Dear Incoming Freshmen, The Pursuit Of Perfection In College Will Kill You
By Katie Mather
Depression runs in my family, and it was somewhat inevitable that I would eventually have to deal with it. But it wasn’t until I actually had started college, across the country from my friends and family, that I realized something was entirely wrong with my mental health.
I was perpetually in a state of stress and anxiety over everything, and it drained me so viciously, that there were times where I couldn’t even get up to go to class. I had to physically force myself to socialize with people I loved. I would switch from binge-eating to not eating anything at all; battling bouts of severe insomnia for days on end, until I could barely stay awake for over 90 minutes.
Between the mountain of studying I was putting off, the pressure I would put on myself to go out and socialize to seem “normal” and my body’s disgust over my strict diet of strawberry Pop-Tarts—I felt really, really alone.
There is this weird stigma about mental illness on college campuses that absolutely needs to be obliterated, so that students feel more open and welcoming to seek professional help.
Suicide among young adults (15-24) has tripled since the 1950s, and is recognized as the second most common cause of death among college and university students in the U.S.
Approximately 7.5 per 100,000 students commit suicide per year. One in 12 students have actually formulated a suicidal plan at one point in their collegiate careers, and the overall emotional health of college freshmen has declined to the lowest point recorded in 25 years.
Often, the students who commit or contemplate suicide are not the ones you’d expect. The idea that those who are isolated and uninvolved in campus life are more prone to depression than others is completely false.
Society’s minimization of how trying mental illness can be damages many already fragile students. We have platforms such as Tumblr, which infuriatingly paints mental illness to be synonymous with “mysterious,” “haunting,” and “fascinating.”
Brandy Melville even produced a crop top with “Stressed, Depressed, But Well Dressed” printed on it.
(*Note @Brandy Melville, it should read: “Stressed, Depressed, And Not Even Remotely Well Dressed R U Kidding Me, I Haven’t Even Showered In Over 72 Hours.” Might be less charming at parties, but it’s accurate!!!!!!)
The outlandish expectations set up for college students—whether rooted in competitiveness, acceptance, or the economy—are incredibly detrimental and real.
And no blog post that accurately describes what it feels like to go through depression is going to neatly fit in Helvetica font, printed over a black and white photo of a girl smoking a cigarette.

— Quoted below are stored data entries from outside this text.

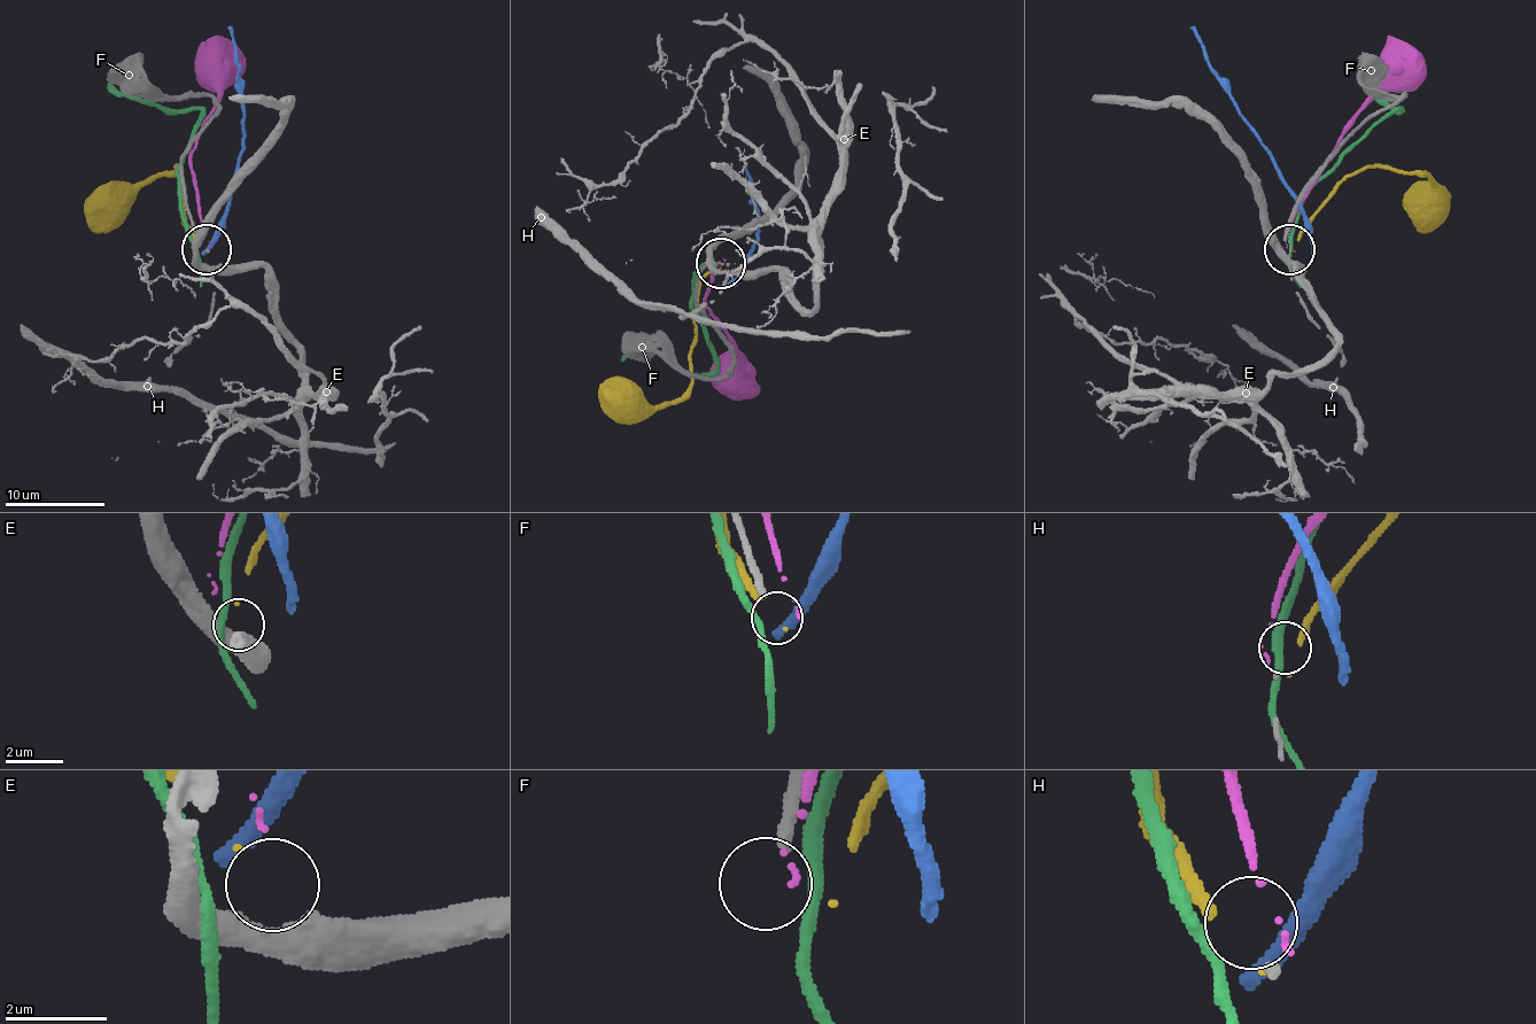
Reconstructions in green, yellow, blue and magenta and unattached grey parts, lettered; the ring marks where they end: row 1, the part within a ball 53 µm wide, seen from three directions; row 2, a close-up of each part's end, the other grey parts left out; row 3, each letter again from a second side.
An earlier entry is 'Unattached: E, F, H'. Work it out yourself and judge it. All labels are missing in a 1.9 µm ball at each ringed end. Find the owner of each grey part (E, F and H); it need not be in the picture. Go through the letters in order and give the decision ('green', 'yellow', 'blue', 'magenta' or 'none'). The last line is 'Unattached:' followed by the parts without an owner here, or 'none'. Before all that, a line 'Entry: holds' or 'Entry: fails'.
Entry: holds
E: none
F: none
H: none
Unattached: E, F, H

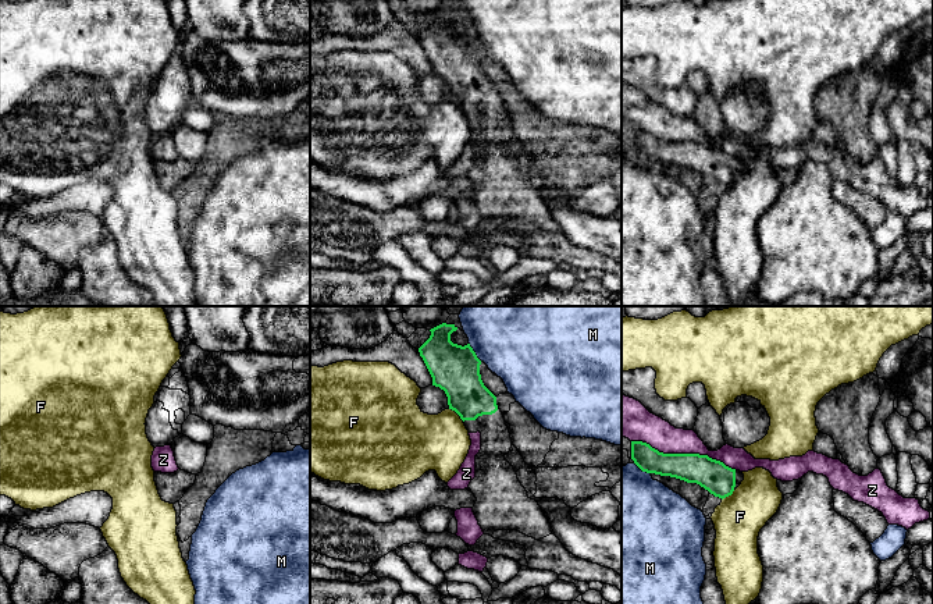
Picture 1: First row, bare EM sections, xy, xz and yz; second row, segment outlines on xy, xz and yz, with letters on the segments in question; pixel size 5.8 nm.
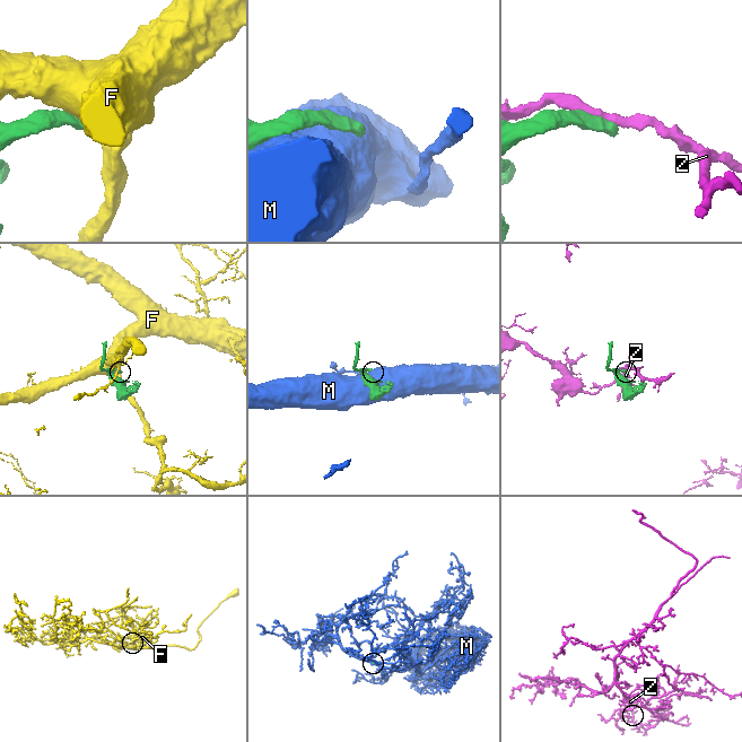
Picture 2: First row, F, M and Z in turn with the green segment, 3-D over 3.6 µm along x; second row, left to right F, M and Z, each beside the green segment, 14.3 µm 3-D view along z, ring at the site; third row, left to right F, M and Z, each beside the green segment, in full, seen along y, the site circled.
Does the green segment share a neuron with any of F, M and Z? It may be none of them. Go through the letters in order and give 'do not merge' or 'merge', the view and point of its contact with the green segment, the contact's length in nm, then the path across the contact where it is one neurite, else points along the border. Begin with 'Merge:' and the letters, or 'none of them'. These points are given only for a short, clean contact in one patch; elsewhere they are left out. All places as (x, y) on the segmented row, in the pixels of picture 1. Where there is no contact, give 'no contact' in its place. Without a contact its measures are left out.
Merge: none of them
F: do not merge; contact xz (456, 412); length 120 nm; border xz (448, 408), (463, 420)
M: do not merge; contact xz (474, 352); length 130 nm
Z: do not merge; contact yz (684, 454); length 650 nm

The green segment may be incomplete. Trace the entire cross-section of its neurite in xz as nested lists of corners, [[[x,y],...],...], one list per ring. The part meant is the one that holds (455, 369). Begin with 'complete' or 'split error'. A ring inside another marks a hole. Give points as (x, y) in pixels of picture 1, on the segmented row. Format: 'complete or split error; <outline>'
split error; [[[446,323],[431,328],[419,352],[432,386],[445,391],[449,409],[460,416],[469,433],[481,433],[476,477],[469,488],[477,498],[473,512],[484,534],[524,546],[530,569],[552,571],[578,582],[601,582],[622,591],[622,576],[570,554],[551,532],[549,519],[538,502],[527,495],[505,459],[512,438],[496,397],[481,380],[481,360],[470,344],[462,347],[451,341],[456,330],[455,324]]]

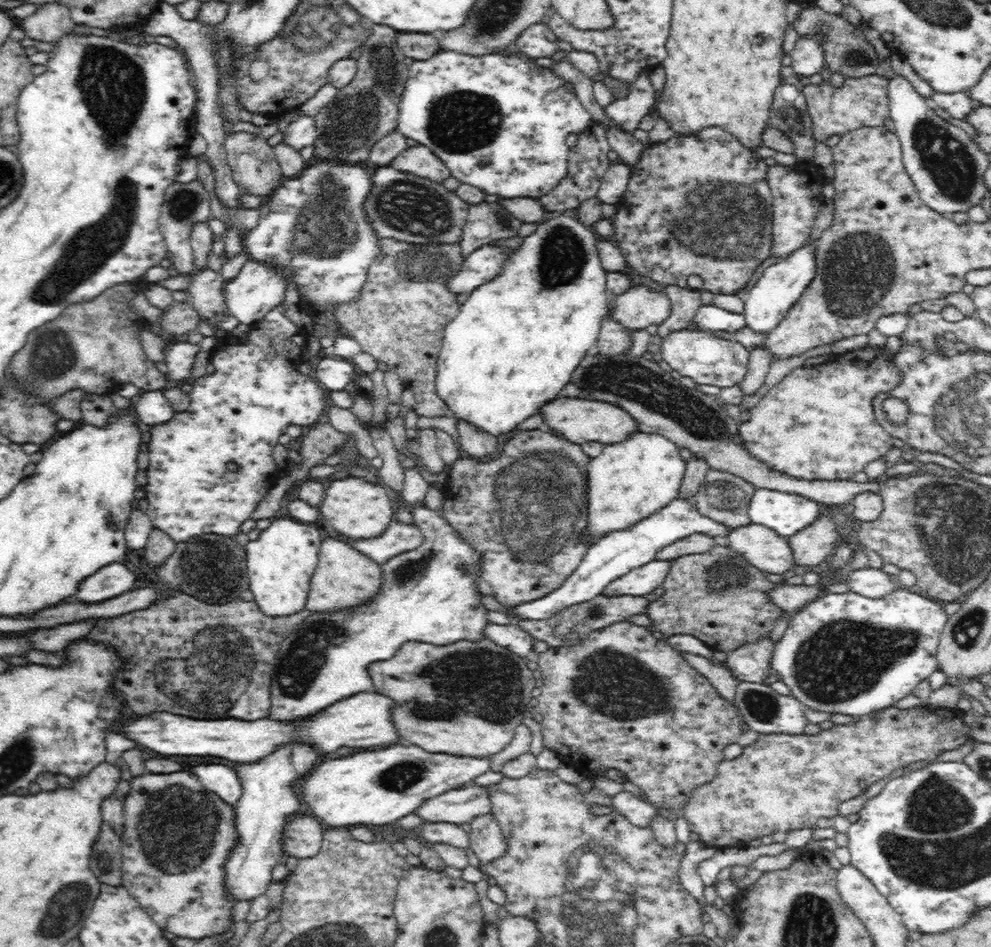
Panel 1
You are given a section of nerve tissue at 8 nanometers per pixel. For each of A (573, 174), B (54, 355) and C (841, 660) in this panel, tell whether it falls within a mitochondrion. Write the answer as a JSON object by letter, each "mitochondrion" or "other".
{"A":"other","B":"mitochondrion","C":"mitochondrion"}

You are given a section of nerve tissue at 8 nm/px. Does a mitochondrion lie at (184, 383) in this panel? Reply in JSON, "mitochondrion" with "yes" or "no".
{"mitochondrion":"no"}

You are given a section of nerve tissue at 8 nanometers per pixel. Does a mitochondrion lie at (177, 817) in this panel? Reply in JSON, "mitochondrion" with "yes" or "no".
{"mitochondrion":"yes"}

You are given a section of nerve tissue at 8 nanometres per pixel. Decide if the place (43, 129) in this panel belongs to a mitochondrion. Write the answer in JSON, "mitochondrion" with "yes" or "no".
{"mitochondrion":"no"}

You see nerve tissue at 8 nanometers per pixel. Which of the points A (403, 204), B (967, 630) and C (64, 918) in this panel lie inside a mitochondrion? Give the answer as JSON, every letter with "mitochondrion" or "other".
{"A":"mitochondrion","B":"mitochondrion","C":"mitochondrion"}

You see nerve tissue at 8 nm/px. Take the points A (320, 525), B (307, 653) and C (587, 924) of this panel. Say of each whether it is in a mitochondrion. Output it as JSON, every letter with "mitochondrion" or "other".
{"A":"other","B":"mitochondrion","C":"mitochondrion"}

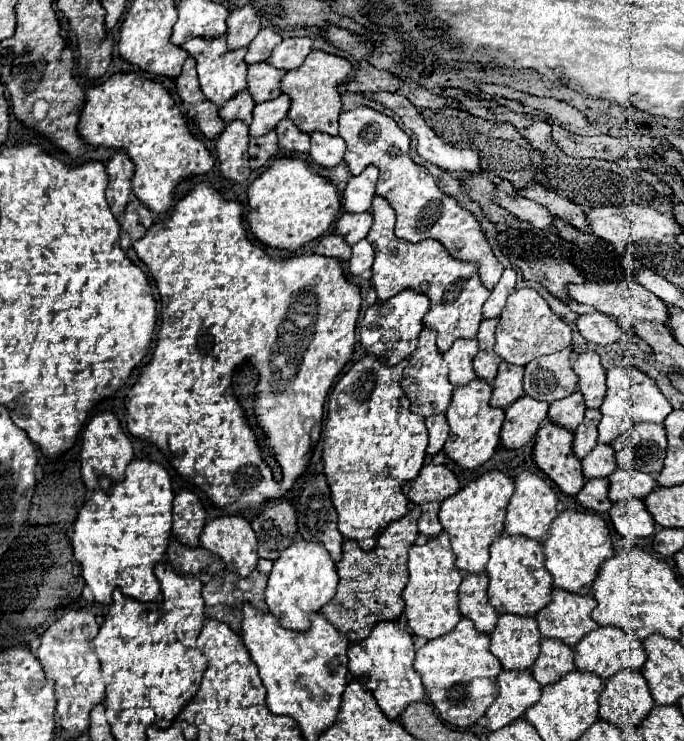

With students competing over who slept the least the night before, who feels the most stressed out, or who most feels like they’ve overdosed on someone else’s Adderall prescription, mental health is romanticized to a dangerous extent.
There is a demand for students to be perfect in every academic, extra curricular, and social endeavor they encounter during these four years. And this perception of perfection manifests into an inhumane amount of pressure that contorts even the smallest slip-ups and mistakes into life-shattering monstrosities.
Stanford University recently dubbed this problem the “Duck Syndrome”: a duck seems to effortlessly glide across the water, but beneath the surface, it frantically scrambles to keep moving.
What’s twisted is, almost everybody finds themselves in the Duck Syndrome scenario, but nobody is willing to talk about it.
It took me almost two years of college before I was so overwhelmed with terror and panic, that I had to tell my parents. My first thought was that it would disappoint them. That because I was depressed, I was a failure.
And social media makes it worse. We constantly compare ourselves to what seems to take place on a screen; forgetting that all we’re actually seeing is the duck on the surface of the water.
America has created this demand for hyper-achievement in college students, unleashing a clusterfuck of insane adolescents who are laser-point focused on success, without understanding that it’s ok to fail.
We aren’t strengthened by this method of competitiveness, we’re being strangled by it.
As young adults, we shouldn’t be lying in our beds, staring at the ceiling fan in our dorm room at 2pm, with the lights off and the blinds down, wondering whether or not our existence matters in the world.